Global Product Development and Supply, Bristol-Myers Squibb Company , Devens , MA , USA.
Department of Chemical & Biological Engineering, Polytechnic Institute , Troy , NY , USA.
MAbs. 2019 Nov-Dec;11(8):1502-1514. doi: 10.1080/19420862.2019.1652075. Epub 2019 Aug 19.
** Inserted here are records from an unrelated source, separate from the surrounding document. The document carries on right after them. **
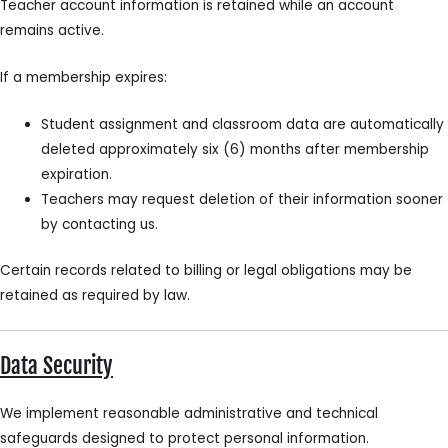
Teacher account information is retained while an account
remains active.
If a membership expires:
Student assignment and classroom data are automatically
deleted approximately six (6) months after membership
expiration.
Teachers may request deletion of their information sooner
by contacting us.
Certain records related to billing or legal obligations may be
retained as required by law.
Data Security
We implement reasonable administrative and technical
safeguards designed to protect personal information.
Although process intensification by continuous operation has been successfully applied in the chemical industry, the biopharmaceutical industry primarily uses fed-batch, rather than continuous or perfusion methods, to produce stable monoclonal antibodies (mAbs) from Chinese hamster ovary (CHO) cells. Conventional fed-batch bioreactors may start with an inoculation viable cell density (VCD) of ~0.5 × 10 cells/mL. Increasing the inoculation VCD in the fed-batch production bioreactor (referred to as N stage bioreactor) to 2-10 × 10 cells/mL by introducing perfusion operation or process intensification at the seed step (N-1 step) prior to the production bioreactor has recently been used because it increases manufacturing output by shortening cell culture production duration. In this study, we report that increasing the inoculation VCD significantly improved the final titer in fed-batch production within the same 14-day duration for 3 mAbs produced by 3 CHO GS cell lines. We also report that other non-perfusion methods at the N-1 step using either fed batch or batch mode with enriched culture medium can similarly achieve high N-1 final VCD of 22-34 × 10 cells/mL. These non-perfusion N-1 seeds supported inoculation of subsequent production fed-batch production bioreactors at increased inoculation VCD of 3-6 × 10 cells/mL, where these achieved titer and product quality attributes comparable to those inoculated using the perfusion N-1 seeds demonstrated in both 5-L bioreactors, as well as scaled up to 500-L and 1000-L N-stage bioreactors. To operate the N-1 step using batch mode, enrichment of the basal medium was critical at both the N-1 and subsequent intensified fed-batch production steps. The non-perfusion N-1 methodologies reported here are much simpler alternatives in operation for process development, process characterization, and large-scale commercial manufacturing compared to perfusion N-1 seeds that require perfusion equipment, as well as preparation and storage vessels to accommodate large volumes of perfusion media. Although only 3 stable mAbs produced by CHO cell cultures are used in this study, the basic principles of the non-perfusion N-1 seed strategies for shortening seed train and production culture duration or improving titer should be applicable to other protein production by different mammalian cells and other hosts at any scale biologics facilities.
尽管通过连续操作进行的过程强化已成功应用于化学工业,但生物制药行业主要使用分批补料,而不是连续或灌注方法,从中国仓鼠卵巢(CHO)细胞生产稳定的单克隆抗体(mAb)。传统的分批补料生物反应器的接种活细胞密度(VCD)可能约为 0.5×10^6 个细胞/ml。通过在生产生物反应器之前的种子步骤(N-1 步骤)中引入灌注操作或过程强化,将接种 VCD 提高到 2-10×10^6 个细胞/ml,最近已被用于增加制造产量,缩短细胞培养生产时间。在这项研究中,我们报告说,在相同的 14 天内,通过 3 种 CHO GS 细胞系生产的 3 种 mAb 的分批补料生产中,增加接种 VCD 可显著提高最终滴度。我们还报告说,在 N-1 步骤中使用分批或补料方式的其他非灌注方法,同时使用富含培养基,可以同样实现高达 22-34×10^6 个细胞/ml 的高 N-1 最终 VCD。这些非灌注 N-1 种子支持以 3-6×10^6 个细胞/ml 的增加接种 VCD 接种随后的生产补料分批生产生物反应器,在这两种情况下,在 5-L 生物反应器中,以及在放大到 500-L 和 1000-L N 阶段生物反应器中,达到的滴度和产品质量属性与使用灌注 N-1 种子接种的结果相当。为了使用分批模式操作 N-1 步骤,在 N-1 和随后的强化分批生产步骤中,基础培养基的富集是至关重要的。与需要灌注设备以及用于容纳大量灌注培养基的准备和储存容器的灌注 N-1 种子相比,这里报道的非灌注 N-1 方法在操作上是用于工艺开发、工艺表征和大规模商业生产的更简单替代方法。虽然本研究仅使用了 3 种由 CHO 细胞培养物生产的稳定 mAb,但缩短种子培养和生产培养时间或提高滴度的非灌注 N-1 种子策略的基本原则应适用于任何规模的生物制品设施中由不同哺乳动物细胞和其他宿主生产的其他蛋白质。